Atom-level enzyme active site scaffolding using RFdiffusion2
Nature Methods 2025
Description
RFdiffusion works for many cases but struggles with enzyme design. Enzymes require atomistic precision to achieve a desired reaction. We extended RFdiffusion with a atomistic representation and my SE(3) flow matching model to achieve atomistic precision when designing enzymes. We developed a novel conditioning approach that separates the design problem into designing the catalytic residues and the scaffold separately but conditioning the diffusion to make sure the catalytic residues and scaffold are compatible.

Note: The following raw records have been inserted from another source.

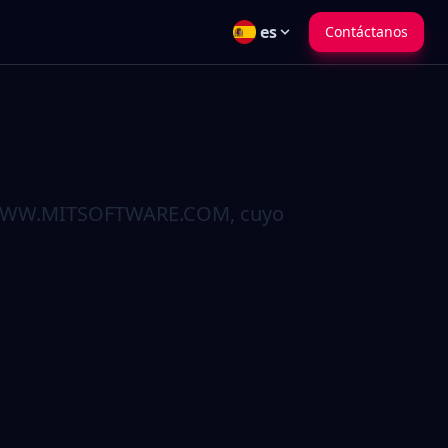
es
Contáctanos
WW.MITSOFTWARE.COM
, cuyo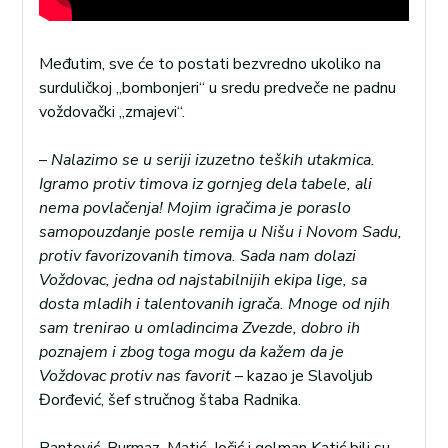
Međutim, sve će to postati bezvredno ukoliko na
surduličkoj „bombonjeri“ u sredu predveče ne padnu
voždovački „zmajevi“.
–
Nalazimo se u seriji izuzetno teških utakmica.
Igramo protiv timova iz gornjeg dela tabele, ali
nema povlačenja! Mojim igračima je poraslo
samopouzdanje posle remija u Nišu i Novom Sadu,
protiv favorizovanih timova. Sada nam dolazi
Voždovac, jedna od najstabilnijih ekipa lige, sa
dosta mladih i talentovanih igrača. Mnoge od njih
sam trenirao u omladincima Zvezde, dobro ih
poznajem i zbog toga mogu da kažem da je
Voždovac protiv nas favorit
– kazao je Slavoljub
Đorđević, šef stručnog štaba Radnika.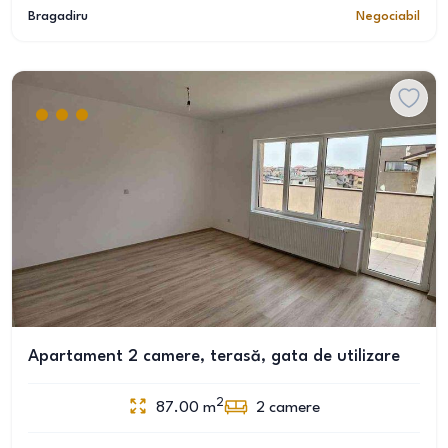
Bragadiru
Negociabil
Apartament 2 camere, terasă, gata de utilizare
2
87.00
m
2
camere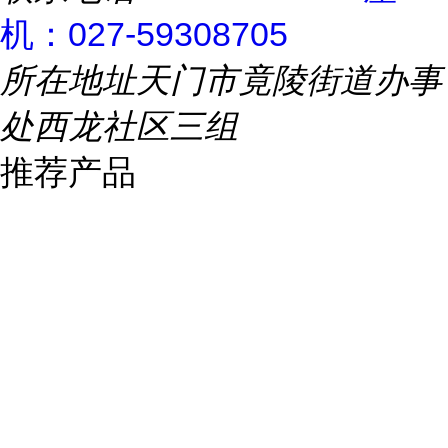
机：027-59308705
所在地址
天门市竟陵街道办事
处西龙社区三组
推荐产品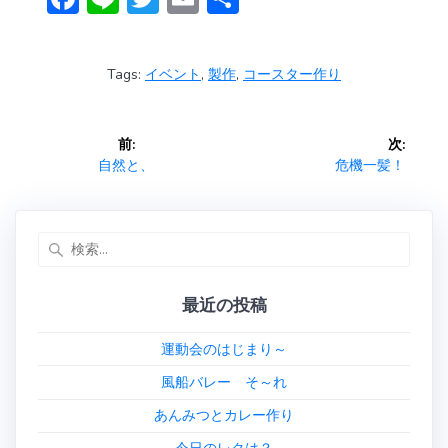
ac
n
w
m
有
e
e
itt
ai
Tags:
イベント
,
製作
,
コースター作り
b
er
l
o
投
前:
次:
ok
稿
前
次
自然と、
危機一髪！
の
の
ナ
投
投
稿:
稿:
検
ビ
索:
ゲ
最近の投稿
ー
運動会のはじまり～
シ
風船バレー そ～れ
あんみつとカレー作り
ョ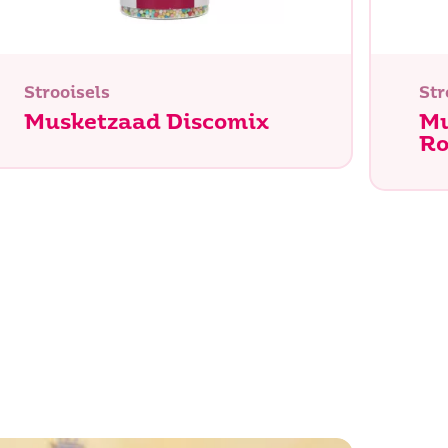
Strooisels
Str
Musketzaad Discomix
Mu
Ro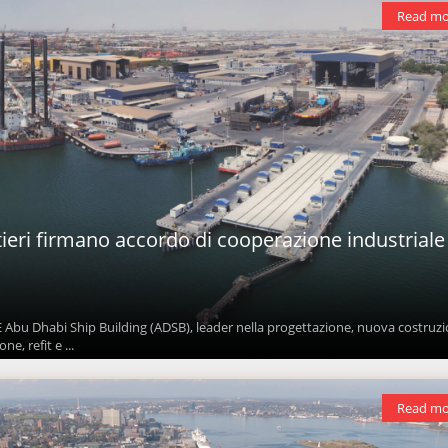
Read mo
ieri firmano accordo di cooperazione industriale
 Abu Dhabi Ship Building (ADSB), leader nella progettazione, nuova costruzi
e, refit e ...
Read mo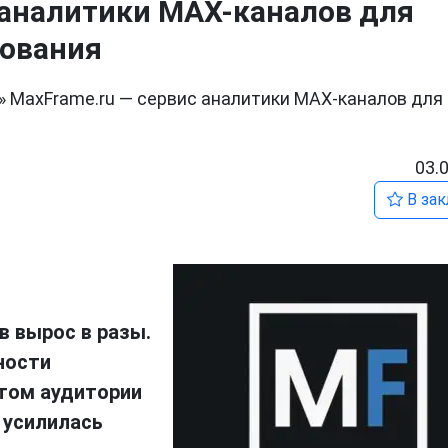
 аналитики MAX-каналов для
ования
»
MaxFrame.ru — сервис аналитики MAX-каналов для
03.
В зак
 вырос в разы.
ности
стом аудитории
 усилилась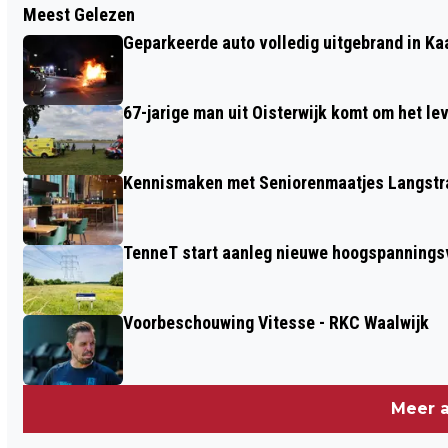
Meest Gelezen
BRANDWEER OPNIEUW NAAR
Geparkeerde auto volledig uitgebrand in Ka
HEISTRAAT IN SPRANG-CAPELLE VOOR
BRAND IN SCHUURTJE
67-jarige man uit Oisterwijk komt om het l
Kennismaken met Seniorenmaatjes Langstra
TenneT start aanleg nieuwe hoogspanningsv
Voorbeschouwing Vitesse - RKC Waalwijk
Meer a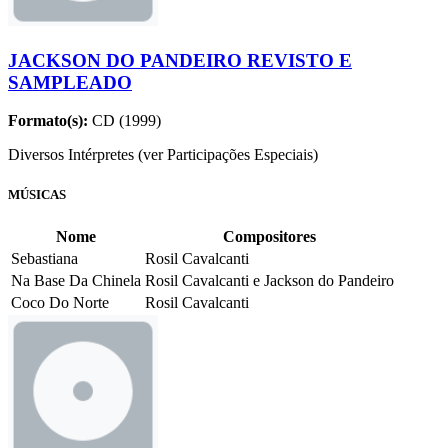
JACKSON DO PANDEIRO REVISTO E
SAMPLEADO
Formato(s):
CD (1999)
Diversos Intérpretes (ver Participações Especiais)
MÚSICAS
Nome
Compositores
Sebastiana
Rosil Cavalcanti
Na Base Da Chinela
Rosil Cavalcanti e Jackson do Pandeiro
Coco Do Norte
Rosil Cavalcanti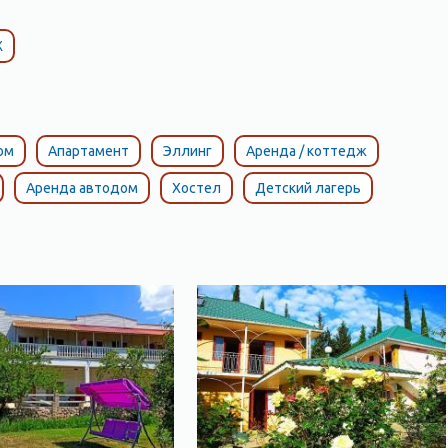
К
ом
Апартамент
Эллинг
Аренда / коттедж
Аренда автодом
Хостел
Детский лагерь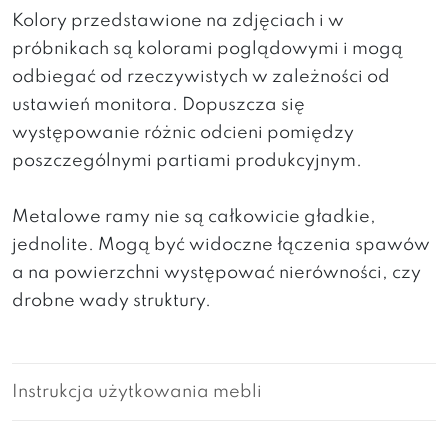
Kolory przedstawione na zdjęciach i w
próbnikach są kolorami poglądowymi i mogą
odbiegać od rzeczywistych w zależności od
ustawień monitora. Dopuszcza się
występowanie różnic odcieni pomiędzy
poszczególnymi partiami produkcyjnym.
Metalowe ramy nie są całkowicie gładkie,
jednolite. Mogą być widoczne łączenia spawów
a na powierzchni występować nierówności, czy
drobne wady struktury.
Instrukcja użytkowania mebli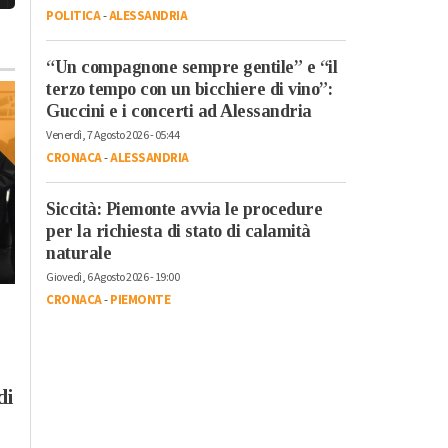
POLITICA
-
ALESSANDRIA
“Un compagnone sempre gentile” e “il
terzo tempo con un bicchiere di vino”:
Guccini e i concerti ad Alessandria
Venerdì, 7 Agosto 2026 - 05:44
CRONACA
-
ALESSANDRIA
Siccità: Piemonte avvia le procedure
per la richiesta di stato di calamità
naturale
Mercoledì, 25 Ottobre 2023 - 05:4
Attualità
Giovedì, 6 Agosto 2026 - 19:00
Un libro per i 140 a
CRONACA
-
PIEMONTE
Mercoledì, 25 Ottobre 2023 - 12:34
Cronaca
di Croce Rossa
Maxi sequestro di
Alessandria. Il
marijuana a Pietra
presidente Marco
di
Marazzi. Carabinieri
Bologna: “Dobbia
scoprono 400 piante
conoscere la nostra
che avrebbero fruttato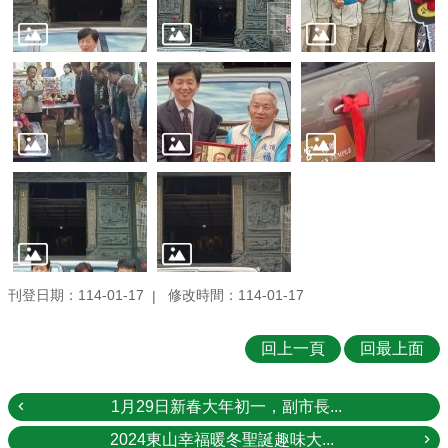
刊登日期：114-01-17
修改時間：114-01-17
回上一頁
回最上面
1月29日新春大年初一，副市長...
2024東山幸福暖冬聖誕趣味大...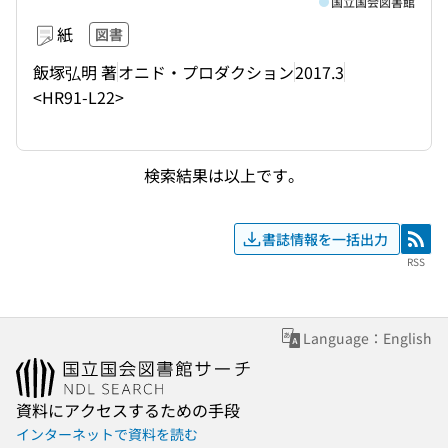
国立国会図書館
紙
図書
飯塚弘明 著
オニド・プロダクション
2017.3
<HR91-L22>
検索結果は以上です。
書誌情報を一括出力
RSS
RSS
Language：English
資料にアクセスするための手段
インターネットで資料を読む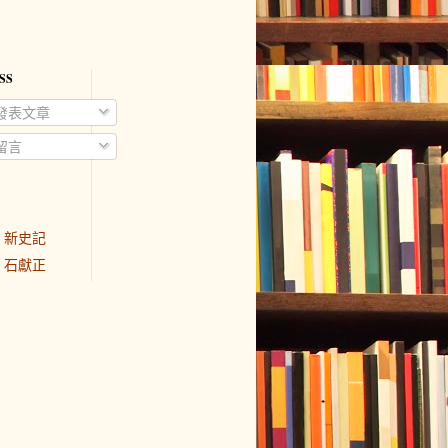
SS
發表文章
留言
新史記
石獻正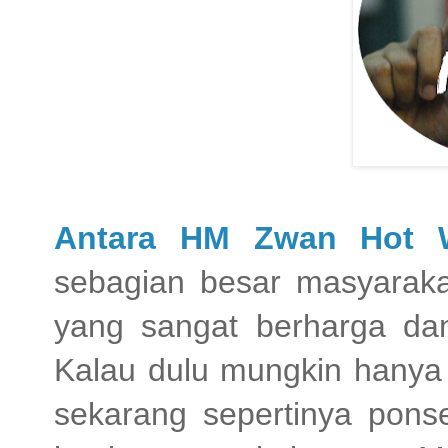
Antara HM Zwan Hot 
sebagian besar masyaraka
yang sangat berharga da
Kalau dulu mungkin hanya 
sekarang sepertinya ponse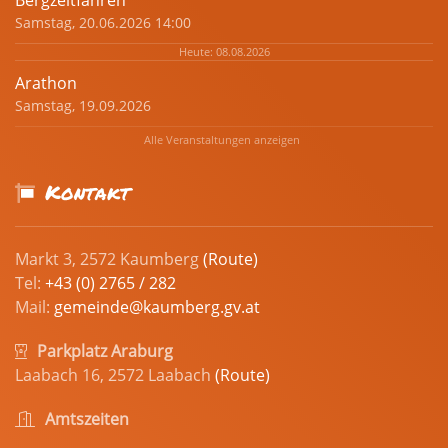
Bergzeitfahren
Samstag, 20.06.2026 14:00
Heute: 08.08.2026
Arathon
Samstag, 19.09.2026
Alle Veranstaltungen anzeigen
Kontakt
Markt 3, 2572 Kaumberg
(Route)
Tel:
+43 (0) 2765 / 282
Mail:
gemeinde@kaumberg.gv.at
Parkplatz Araburg
Laabach 16, 2572 Laabach
(Route)
Amtszeiten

The new model, RFdiffusion2, achieved state-of-the-art results on computational benchmarks for enzyme design and is used inside David Baker’s lab for designing novel enzymes. De novo enzyme design can unlock new chemical reactions not possible through traditional methods such as plastic degradation and new therapeutics.
Computational design of metallohydrolases
Nature 2025
Description
Scientists in David Baker’s lab used RFdiffusion2 to computationally design the most active metallohydrolases to date. This is the closest instance of a de novo, i.e. novel, enzyme approaching the same catalytic efficiency as enzymes that nature created through evolution. The biggest hurdle in enzyme design is achieving the same catalytic efficiency as nature and so the results in this work is a big step towards that goal.
Protein complex prediction with AlphaFold-Multimer
bioRxiv 2022
Description
AlphaFold-multimer (AFm) was the last project I worked on at DeepMind. AFm is the middle child between AlphaFold2 (AF2) and Alphafold3 (AF3). We developed a lot of the data processing, evolutionary sequence modeling, and evaluation that would end up being used in AF3. The main changes in AF3 were the inclusion of arbitrary molecules and the diffusion model that replaced the equivariant graph neural network in AFm. I was a core research engineer working on data processing, evaluation, training, and exploring improvements to the graph neural network architecture for scaling up to large proteins. Unfortunately transformers just scale a lot better!
Predicting conversion to wet age-related macular degeneration using deep learning
Nature Medicine 2020
Description
My first project at DeepMind and first time on a large scale deep learning project. I was the sole research engineer responsible for data, training, evaluation, and collaborating with human doctors. We trained a large 3D U-Net (large at the time) on gigapixel medical volumetric scans to predict if the patient would develop eye disease in the next 6 months. We tried lots of modeling ideas that attempted to incorporate time series of how the 3D scans changed over time (hence modeling 4D data). But the rregular time intervals between scans and small number of scans per patient led to the 4D model not outperforming the 3D U-net. Real world data, especially medical data, is notoriously messy. Data ingestion and cleaning took a significant amount of time. We worked with optometrists to relabel the data and ran a prospective study of comparing the model’s performance against 6 optometrists out of which the model performed better than 5.